Exercise objective:
Write out every line of the listing below word for word, leaving the pictures out of your answer.
====== Data extract
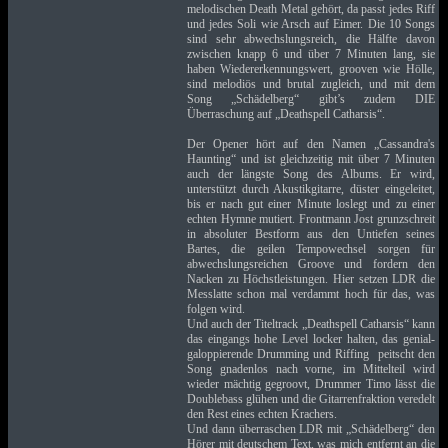
melodischen Death Metal gehört, da passt jedes Riff
und jedes Soli wie Arsch auf Eimer. Die 10 Songs
sind sehr abwechslungsreich, die Hälfte davon
zwischen knapp 6 und über 7 Minuten lang, sie
haben Wiedererkennungswert, grooven wie Hölle,
sind melodiös und brutal zugleich, und mit dem
Song „Schädelberg“ gibt’s zudem DIE
Überraschung auf „Deathspell Catharsis“.
Der Opener hört auf den Namen „Cassandra's
Haunting“ und ist gleichzeitig mit über 7 Minuten
auch der längste Song des Albums. Er wird,
unterstützt durch Akustikgitarre, düster eingeleitet,
bis er nach gut einer Minute loslegt und zu einer
echten Hymne mutiert. Frontmann Jost grunzschreit
in absoluter Bestform aus den Untiefen seines
Bartes, die geilen Tempowechsel sorgen für
abwechslungsreichen Groove und fordern den
Nacken zu Höchstleistungen. Hier setzen LDR die
Messlatte schon mal verdammt hoch für das, was
folgen wird.
Und auch der Titeltrack „Deathspell Catharsis“ kann
das eingangs hohe Level locker halten, das genial-
galoppierende Drumming und Riffing peitscht den
Song gnadenlos nach vorne, im Mittelteil wird
wieder mächtig gegroovt, Drummer Timo lässt die
Doublebass glühen und die Gitarrenfraktion veredelt
den Rest eines echten Krachers.
Und dann überraschen LDR mit „Schädelberg“ den
Hörer mit deutschem Text, was mich entfernt an die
============
Final answer:
melodischen Death Metal gehört, da passt jedes Riff
und jedes Soli wie Arsch auf Eimer. Die 10 Songs
sind sehr abwechslungsreich, die Hälfte davon
zwischen knapp 6 und über 7 Minuten lang, sie
haben Wiedererkennungswert, grooven wie Hölle,
sind melodiös und brutal zugleich, und mit dem
Song „Schädelberg“ gibt’s zudem DIE
Überraschung auf „Deathspell Catharsis“.
Der Opener hört auf den Namen „Cassandra's
Haunting“ und ist gleichzeitig mit über 7 Minuten
auch der längste Song des Albums. Er wird,
unterstützt durch Akustikgitarre, düster eingeleitet,
bis er nach gut einer Minute loslegt und zu einer
echten Hymne mutiert. Frontmann Jost grunzschreit
in absoluter Bestform aus den Untiefen seines
Bartes, die geilen Tempowechsel sorgen für
abwechslungsreichen Groove und fordern den
Nacken zu Höchstleistungen. Hier setzen LDR die
Messlatte schon mal verdammt hoch für das, was
folgen wird.
Und auch der Titeltrack „Deathspell Catharsis“ kann
das eingangs hohe Level locker halten, das genial-
galoppierende Drumming und Riffing peitscht den
Song gnadenlos nach vorne, im Mittelteil wird
wieder mächtig gegroovt, Drummer Timo lässt die
Doublebass glühen und die Gitarrenfraktion veredelt
den Rest eines echten Krachers.
Und dann überraschen LDR mit „Schädelberg“ den
Hörer mit deutschem Text, was mich entfernt an die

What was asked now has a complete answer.